METODE 1. Jenis Penelitian Jenis penelitian ini adalah deskriptif kualitatif, yaitu penulis berupaya mencari faktafakta sesuai dengan ruang lingkup judul penelitian, kemudian menggambarkan suatu fenomena yang diteliti secara apa adanya di lapangan. Menurut Sugiyono (2005:11)
“Penelitian deskriptif adalah penelitian yang dilakukan untuk mengetahui variabel mandiri, baik satu variabel maupun lebihtanpa membuat perbandingan atau menghubungkan satu variabel dengan variabel yang lain.” Dalam kaitannya dengan penelitian ini, untuk mendapatkan berbagai gambaran dan permasalahan dalam analisa penyebab pemekaran Kabupaten Bintan Timur. 2. Subjek Penelitian Adapun yang menjadi subjek dalam penelitian ini adalah pemerintah Kabupaten Bintan, dalam hal ini BAPPEDA (Badan Perencanaan Pengembangan Daerah) Bintan. 3. Objek Penelitian Adapun yang menjadi objek penelitian ini adalah daerah Kabupaten Bintan Timur, karena daerah ini direncanakan sebagai daerah pemekaran. 4. Informan Informan merupakan orang yang berada di lokasi penelitian, yang berhubungan dengan penelitian ini sehingga penulis mendapatkan informasi yang dibutuhkan dari informan tersebut. Kemudian Ketua BAPPEDA Bintan serta salah satu staff yang berada di BAPPEDA Kabupaten Bintan sebagai Key informan, adapun yang menjadi alasan penulis memilih mereka sebagai informan karena menurut penulis bahwa instansi merekalah yang bertanggungjawab dalam melaksanakan pemekaran daerah di Kabupaten Bintan. Adapun yang dipilih penulis sebagai informan adalah: 1. Bupati, Wakil Bupati, atau Sekretaris Daerah (Sekda) Bintan, selaku pembuat kebijakan di daerah Kabupaten Bintan. 2. Kepala BAPPEDA Kabupaten Bintan, selaku pelaksana pembangunan daerah di Kabupaten Bintan. 3. DPRD Bintan, selaku lembaga yang mewakili aspirasi masyarakat di daerah Bintan serta berpengaruh terhadap keputusan anggaran. 4. Tokoh pemekaran, selaku yang mengetahui tentang seluk beluk wilayah Kabupaten Bintan. 5. Masyarakat setempat atau tokoh masyarakat, karena pemekaran daerah ini berkaitan langsung dengan pendapat atau aspirasi dari mereka.

- _Kumpulan Data_
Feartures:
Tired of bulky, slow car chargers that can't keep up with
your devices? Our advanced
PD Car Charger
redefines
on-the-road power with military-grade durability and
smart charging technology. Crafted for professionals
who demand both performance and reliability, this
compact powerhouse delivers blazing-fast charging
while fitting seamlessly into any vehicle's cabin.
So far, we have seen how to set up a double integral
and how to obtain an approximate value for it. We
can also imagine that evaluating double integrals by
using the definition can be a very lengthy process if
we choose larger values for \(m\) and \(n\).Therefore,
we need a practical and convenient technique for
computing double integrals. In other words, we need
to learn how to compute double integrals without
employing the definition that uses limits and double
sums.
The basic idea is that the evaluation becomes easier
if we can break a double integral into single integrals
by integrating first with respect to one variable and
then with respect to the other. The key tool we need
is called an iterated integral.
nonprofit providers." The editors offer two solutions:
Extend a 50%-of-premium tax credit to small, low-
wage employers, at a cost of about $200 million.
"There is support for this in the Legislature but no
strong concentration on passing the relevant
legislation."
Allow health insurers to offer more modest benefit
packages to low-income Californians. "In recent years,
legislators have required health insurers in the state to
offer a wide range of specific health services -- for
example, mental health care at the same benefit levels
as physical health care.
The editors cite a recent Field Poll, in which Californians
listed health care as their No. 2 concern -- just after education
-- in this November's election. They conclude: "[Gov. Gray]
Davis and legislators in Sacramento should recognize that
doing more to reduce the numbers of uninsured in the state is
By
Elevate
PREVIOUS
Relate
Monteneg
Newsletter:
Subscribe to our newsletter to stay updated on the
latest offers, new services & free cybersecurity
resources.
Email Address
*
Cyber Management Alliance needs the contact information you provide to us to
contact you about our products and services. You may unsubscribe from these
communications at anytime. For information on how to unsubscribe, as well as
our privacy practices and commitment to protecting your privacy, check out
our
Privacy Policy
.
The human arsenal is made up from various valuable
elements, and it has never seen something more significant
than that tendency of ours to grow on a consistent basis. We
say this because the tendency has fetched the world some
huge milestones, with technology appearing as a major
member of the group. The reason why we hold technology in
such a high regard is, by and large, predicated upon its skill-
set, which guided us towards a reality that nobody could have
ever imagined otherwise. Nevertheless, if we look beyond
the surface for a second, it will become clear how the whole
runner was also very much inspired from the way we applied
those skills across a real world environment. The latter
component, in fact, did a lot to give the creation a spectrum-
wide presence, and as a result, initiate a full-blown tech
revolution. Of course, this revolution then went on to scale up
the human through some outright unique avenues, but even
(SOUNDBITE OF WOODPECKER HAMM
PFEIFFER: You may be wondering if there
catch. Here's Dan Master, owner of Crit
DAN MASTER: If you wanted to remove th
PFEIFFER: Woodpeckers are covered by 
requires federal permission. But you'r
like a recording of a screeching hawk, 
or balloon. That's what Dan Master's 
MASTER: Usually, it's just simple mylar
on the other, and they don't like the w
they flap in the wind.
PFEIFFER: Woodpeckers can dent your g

---

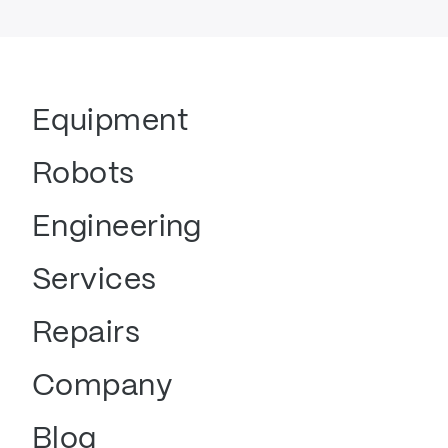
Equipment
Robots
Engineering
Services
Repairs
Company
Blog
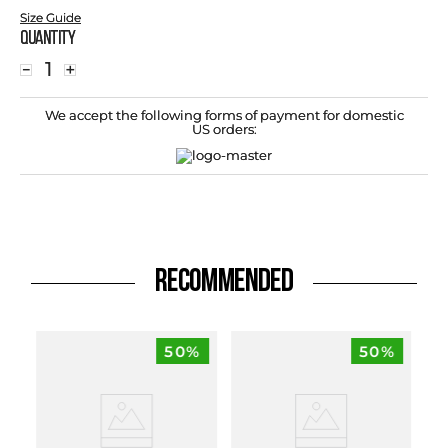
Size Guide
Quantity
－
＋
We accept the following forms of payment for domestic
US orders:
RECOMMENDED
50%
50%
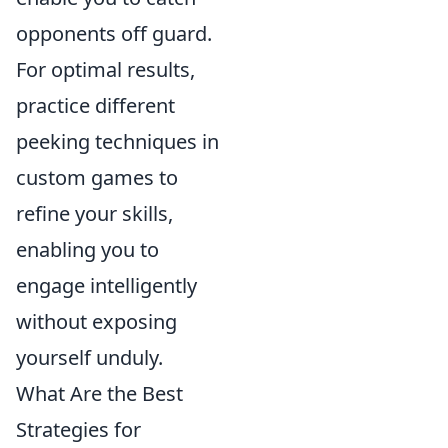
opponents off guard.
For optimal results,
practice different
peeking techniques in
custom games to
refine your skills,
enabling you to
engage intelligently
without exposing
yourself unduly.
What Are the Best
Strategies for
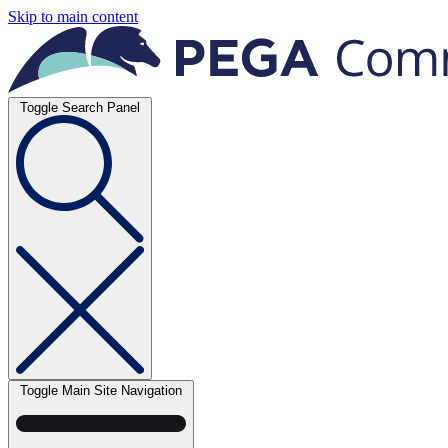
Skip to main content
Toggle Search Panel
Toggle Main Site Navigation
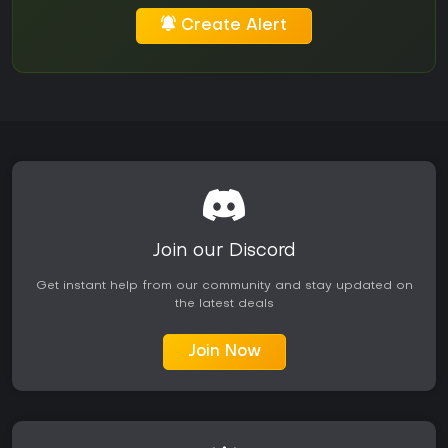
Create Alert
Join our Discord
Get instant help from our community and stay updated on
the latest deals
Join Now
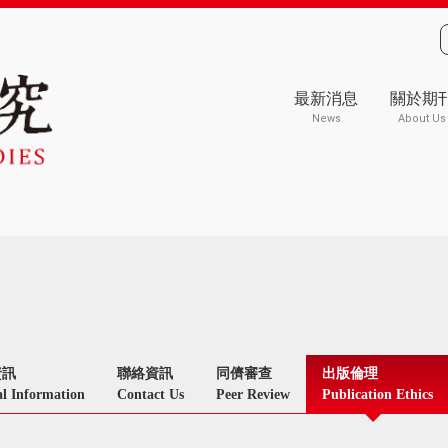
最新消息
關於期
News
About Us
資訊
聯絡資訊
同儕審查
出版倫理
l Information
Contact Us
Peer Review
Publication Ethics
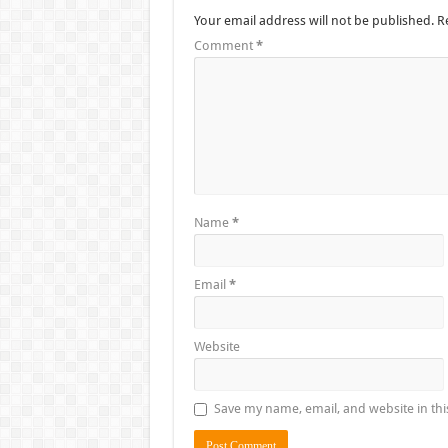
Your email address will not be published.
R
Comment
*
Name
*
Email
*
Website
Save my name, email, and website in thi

- _Petunjuk Tugas_
Tolong terjemahkan kalimat dari teks metode penelitian ini ke dalam bahasa Inggris: "Adapun yang menjadi objek penelitian ini adalah daerah Kabupaten Bintan Timur, karena daerah ini direncanakan sebagai daerah pemekaran."

- _Jawaban_
The object of this research is the area of East Bintan Regency, because this area is planned to become a new region through regional division.